Insomnia is primarily diagnosed through your reported symptoms and sleep history rather than through lab tests. The most common diagnostic tool is a sleep diary, where you track when you go to bed, how long it takes to fall asleep, how often you wake up, and when you get up in the morning, typically for one to two weeks. Some clinicians also use actigraphy, a wrist-worn device similar to a fitness tracker that estimates sleep and wake patterns over days or weeks at home.

Polysomnography, the overnight sleep study done in a lab with brain wave monitoring, is considered the gold standard for measuring sleep architecture. However, it’s not routinely used for insomnia diagnosis.

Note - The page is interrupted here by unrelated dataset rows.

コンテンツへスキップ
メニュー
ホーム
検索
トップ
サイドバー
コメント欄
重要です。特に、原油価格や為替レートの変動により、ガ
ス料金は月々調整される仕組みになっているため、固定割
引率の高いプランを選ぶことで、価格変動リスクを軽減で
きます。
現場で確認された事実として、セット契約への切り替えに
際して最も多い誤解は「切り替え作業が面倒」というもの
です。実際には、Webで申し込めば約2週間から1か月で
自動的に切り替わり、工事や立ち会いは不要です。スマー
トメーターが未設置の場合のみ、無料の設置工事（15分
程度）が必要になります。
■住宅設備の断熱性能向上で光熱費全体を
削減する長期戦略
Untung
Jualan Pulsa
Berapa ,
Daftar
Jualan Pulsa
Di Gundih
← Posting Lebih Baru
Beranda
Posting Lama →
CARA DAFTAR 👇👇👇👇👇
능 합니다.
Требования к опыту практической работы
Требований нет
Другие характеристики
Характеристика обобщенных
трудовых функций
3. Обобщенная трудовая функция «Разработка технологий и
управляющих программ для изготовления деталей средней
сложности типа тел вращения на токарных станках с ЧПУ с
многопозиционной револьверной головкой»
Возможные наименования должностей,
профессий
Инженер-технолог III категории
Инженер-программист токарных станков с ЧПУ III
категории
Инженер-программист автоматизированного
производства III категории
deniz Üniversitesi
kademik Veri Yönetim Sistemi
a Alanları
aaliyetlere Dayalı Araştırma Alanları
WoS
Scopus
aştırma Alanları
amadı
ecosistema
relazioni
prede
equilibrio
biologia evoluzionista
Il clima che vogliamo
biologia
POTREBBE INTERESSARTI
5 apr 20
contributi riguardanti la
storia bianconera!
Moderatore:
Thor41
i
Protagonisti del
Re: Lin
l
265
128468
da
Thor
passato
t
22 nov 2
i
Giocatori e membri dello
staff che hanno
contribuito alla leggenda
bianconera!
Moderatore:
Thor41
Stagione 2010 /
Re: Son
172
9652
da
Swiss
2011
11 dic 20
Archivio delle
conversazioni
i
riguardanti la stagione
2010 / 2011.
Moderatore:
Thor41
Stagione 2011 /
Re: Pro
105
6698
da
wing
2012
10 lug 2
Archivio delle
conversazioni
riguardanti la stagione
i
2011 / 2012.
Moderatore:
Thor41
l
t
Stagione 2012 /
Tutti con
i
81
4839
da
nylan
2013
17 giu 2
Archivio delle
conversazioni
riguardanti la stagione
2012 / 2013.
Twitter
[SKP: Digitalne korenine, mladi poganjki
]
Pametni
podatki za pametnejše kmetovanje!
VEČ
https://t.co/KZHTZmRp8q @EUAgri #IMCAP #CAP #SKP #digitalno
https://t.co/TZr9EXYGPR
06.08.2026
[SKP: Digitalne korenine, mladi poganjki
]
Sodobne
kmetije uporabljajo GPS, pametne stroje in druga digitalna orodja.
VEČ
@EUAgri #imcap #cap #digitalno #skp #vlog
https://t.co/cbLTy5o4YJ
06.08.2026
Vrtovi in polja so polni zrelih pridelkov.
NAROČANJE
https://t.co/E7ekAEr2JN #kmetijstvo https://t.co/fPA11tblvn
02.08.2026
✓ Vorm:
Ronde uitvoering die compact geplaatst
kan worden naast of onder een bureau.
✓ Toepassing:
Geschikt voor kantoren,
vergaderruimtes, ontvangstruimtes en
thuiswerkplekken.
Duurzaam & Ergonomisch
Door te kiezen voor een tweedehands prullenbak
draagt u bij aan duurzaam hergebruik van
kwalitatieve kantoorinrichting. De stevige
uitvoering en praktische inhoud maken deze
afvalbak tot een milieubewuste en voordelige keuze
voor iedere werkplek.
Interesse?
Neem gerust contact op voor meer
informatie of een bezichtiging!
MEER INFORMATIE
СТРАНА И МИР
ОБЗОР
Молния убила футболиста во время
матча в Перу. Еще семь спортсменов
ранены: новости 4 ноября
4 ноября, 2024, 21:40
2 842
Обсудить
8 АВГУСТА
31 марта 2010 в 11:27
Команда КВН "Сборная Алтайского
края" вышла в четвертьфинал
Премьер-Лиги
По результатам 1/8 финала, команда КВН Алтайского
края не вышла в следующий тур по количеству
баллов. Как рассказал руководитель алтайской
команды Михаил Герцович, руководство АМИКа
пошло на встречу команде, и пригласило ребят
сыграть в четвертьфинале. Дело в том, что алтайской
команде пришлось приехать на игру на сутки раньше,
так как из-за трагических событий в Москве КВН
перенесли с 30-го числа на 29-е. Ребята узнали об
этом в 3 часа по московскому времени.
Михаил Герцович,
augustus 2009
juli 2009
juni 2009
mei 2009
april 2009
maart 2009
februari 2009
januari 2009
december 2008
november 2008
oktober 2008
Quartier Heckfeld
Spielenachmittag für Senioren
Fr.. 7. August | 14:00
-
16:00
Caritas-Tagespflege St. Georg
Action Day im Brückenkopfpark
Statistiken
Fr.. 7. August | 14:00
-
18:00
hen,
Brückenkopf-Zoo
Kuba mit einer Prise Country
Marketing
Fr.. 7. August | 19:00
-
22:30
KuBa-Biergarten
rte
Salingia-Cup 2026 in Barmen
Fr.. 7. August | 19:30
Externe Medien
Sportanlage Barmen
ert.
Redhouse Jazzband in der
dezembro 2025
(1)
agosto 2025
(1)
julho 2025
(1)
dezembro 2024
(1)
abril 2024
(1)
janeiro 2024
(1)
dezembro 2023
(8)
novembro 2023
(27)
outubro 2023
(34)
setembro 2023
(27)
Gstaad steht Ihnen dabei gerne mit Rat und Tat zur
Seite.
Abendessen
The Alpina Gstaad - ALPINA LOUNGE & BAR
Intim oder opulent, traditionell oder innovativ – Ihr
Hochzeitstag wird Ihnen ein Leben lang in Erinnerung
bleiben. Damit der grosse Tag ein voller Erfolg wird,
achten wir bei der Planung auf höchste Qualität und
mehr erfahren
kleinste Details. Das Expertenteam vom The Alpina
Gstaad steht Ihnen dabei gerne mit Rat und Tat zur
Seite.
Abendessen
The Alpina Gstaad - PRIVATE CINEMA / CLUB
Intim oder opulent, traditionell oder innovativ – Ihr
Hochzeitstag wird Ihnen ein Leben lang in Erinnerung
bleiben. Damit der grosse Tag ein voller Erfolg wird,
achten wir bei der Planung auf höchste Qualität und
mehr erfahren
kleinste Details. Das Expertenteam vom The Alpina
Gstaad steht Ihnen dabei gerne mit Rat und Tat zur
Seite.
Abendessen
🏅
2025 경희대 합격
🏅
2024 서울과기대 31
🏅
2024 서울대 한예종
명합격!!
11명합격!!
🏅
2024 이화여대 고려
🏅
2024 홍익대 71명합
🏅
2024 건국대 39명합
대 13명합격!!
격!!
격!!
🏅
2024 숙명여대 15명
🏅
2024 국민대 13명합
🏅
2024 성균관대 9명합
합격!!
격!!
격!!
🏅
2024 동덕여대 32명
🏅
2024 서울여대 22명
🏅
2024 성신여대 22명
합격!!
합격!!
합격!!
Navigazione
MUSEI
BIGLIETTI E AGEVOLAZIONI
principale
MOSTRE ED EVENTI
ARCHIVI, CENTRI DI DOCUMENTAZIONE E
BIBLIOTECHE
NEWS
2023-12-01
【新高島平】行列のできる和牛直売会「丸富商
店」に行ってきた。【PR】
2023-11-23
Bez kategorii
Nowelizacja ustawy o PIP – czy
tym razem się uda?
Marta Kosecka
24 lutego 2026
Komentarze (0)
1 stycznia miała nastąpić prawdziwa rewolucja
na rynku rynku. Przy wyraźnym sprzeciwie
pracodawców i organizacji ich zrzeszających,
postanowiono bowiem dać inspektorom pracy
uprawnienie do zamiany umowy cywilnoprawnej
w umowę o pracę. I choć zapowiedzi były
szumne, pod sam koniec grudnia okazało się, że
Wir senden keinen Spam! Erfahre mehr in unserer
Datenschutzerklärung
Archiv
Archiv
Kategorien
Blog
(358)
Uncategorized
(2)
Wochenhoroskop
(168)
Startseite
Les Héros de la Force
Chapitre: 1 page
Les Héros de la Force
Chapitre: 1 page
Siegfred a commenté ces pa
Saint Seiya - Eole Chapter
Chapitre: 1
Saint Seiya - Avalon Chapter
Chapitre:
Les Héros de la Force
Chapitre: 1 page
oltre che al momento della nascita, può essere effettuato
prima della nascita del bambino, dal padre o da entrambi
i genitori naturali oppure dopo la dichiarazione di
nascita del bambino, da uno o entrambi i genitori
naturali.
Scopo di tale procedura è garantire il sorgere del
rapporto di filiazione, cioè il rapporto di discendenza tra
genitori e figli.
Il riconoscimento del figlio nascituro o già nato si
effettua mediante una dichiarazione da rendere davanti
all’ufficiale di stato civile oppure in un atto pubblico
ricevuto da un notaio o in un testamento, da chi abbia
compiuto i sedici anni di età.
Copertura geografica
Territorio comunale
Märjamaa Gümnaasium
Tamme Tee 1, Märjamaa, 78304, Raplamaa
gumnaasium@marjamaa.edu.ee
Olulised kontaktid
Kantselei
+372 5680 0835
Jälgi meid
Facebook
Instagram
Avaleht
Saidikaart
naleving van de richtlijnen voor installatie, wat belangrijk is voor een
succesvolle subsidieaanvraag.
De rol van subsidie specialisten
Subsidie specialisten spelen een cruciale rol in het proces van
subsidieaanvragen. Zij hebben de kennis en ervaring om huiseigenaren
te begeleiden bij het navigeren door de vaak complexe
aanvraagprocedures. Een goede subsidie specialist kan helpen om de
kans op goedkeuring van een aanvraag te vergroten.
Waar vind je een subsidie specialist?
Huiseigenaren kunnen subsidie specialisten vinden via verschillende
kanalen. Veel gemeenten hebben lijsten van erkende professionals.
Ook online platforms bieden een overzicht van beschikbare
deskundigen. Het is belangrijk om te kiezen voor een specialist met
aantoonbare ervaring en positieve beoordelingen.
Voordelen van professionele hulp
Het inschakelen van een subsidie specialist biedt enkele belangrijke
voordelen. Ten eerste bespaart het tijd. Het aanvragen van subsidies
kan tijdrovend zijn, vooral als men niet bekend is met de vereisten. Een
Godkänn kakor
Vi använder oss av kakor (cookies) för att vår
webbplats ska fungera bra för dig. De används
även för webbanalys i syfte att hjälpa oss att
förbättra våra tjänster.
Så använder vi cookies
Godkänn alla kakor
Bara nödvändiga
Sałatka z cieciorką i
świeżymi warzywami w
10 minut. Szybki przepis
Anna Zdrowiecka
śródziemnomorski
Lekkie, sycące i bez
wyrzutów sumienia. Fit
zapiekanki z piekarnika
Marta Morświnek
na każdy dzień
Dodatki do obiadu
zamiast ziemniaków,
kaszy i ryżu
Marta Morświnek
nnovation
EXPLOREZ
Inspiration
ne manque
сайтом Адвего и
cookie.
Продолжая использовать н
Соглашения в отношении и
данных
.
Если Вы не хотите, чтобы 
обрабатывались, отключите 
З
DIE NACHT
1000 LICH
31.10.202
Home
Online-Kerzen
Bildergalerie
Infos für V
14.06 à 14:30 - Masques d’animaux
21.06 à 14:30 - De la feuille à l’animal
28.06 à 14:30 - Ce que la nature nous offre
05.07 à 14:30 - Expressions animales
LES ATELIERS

It’s typically reserved for cases where your doctor suspects another sleep disorder, like sleep apnea or restless legs, might be mimicking or compounding the insomnia.

Treatment: What Actually Works

Cognitive behavioral therapy for insomnia (CBT-I) is the first-line treatment recommended by every major sleep medicine guideline. It outperforms sleep medications on key measures: people who complete CBT-I fall asleep faster, spend less time awake in the middle of the night, and report lower insomnia severity scores compared to those treated with medication alone. The advantage of CBT-I is that improvements tend to last after treatment ends, while medication benefits typically disappear when you stop taking the pills.

CBT-I usually runs four to eight sessions and combines several techniques. Sleep restriction limits the time you spend in bed to match the time you’re actually sleeping, which sounds counterintuitive but builds up enough sleep pressure to consolidate your rest. Stimulus control retrains your brain to associate the bed with sleep rather than with lying awake and worrying. Cognitive restructuring addresses the anxious thought patterns (“I’ll never function tomorrow if I don’t sleep”) that fuel hyperarousal. Relaxation training and sleep hygiene education fill in the rest. Online and app-based versions of CBT-I have made it more accessible for people who can’t find a trained therapist nearby.

When medication is appropriate, the landscape has shifted in recent years. A newer class of drugs works by blocking orexin, a brain chemical that promotes wakefulness, rather than sedating the brain the way older sleep medications do. The most recently approved of these, daridorexant (FDA-approved in 2022), dials down the brain’s excessive arousal signals instead of forcing sedation. This approach aligns more closely with what’s actually going wrong in insomnia. Older options like benzodiazepines and similar sedatives still have a role in short-term use but carry higher risks of dependence and next-day grogginess. The best outcomes in research come from combining CBT-I with medication in the short term, then tapering the medication once behavioral changes take hold.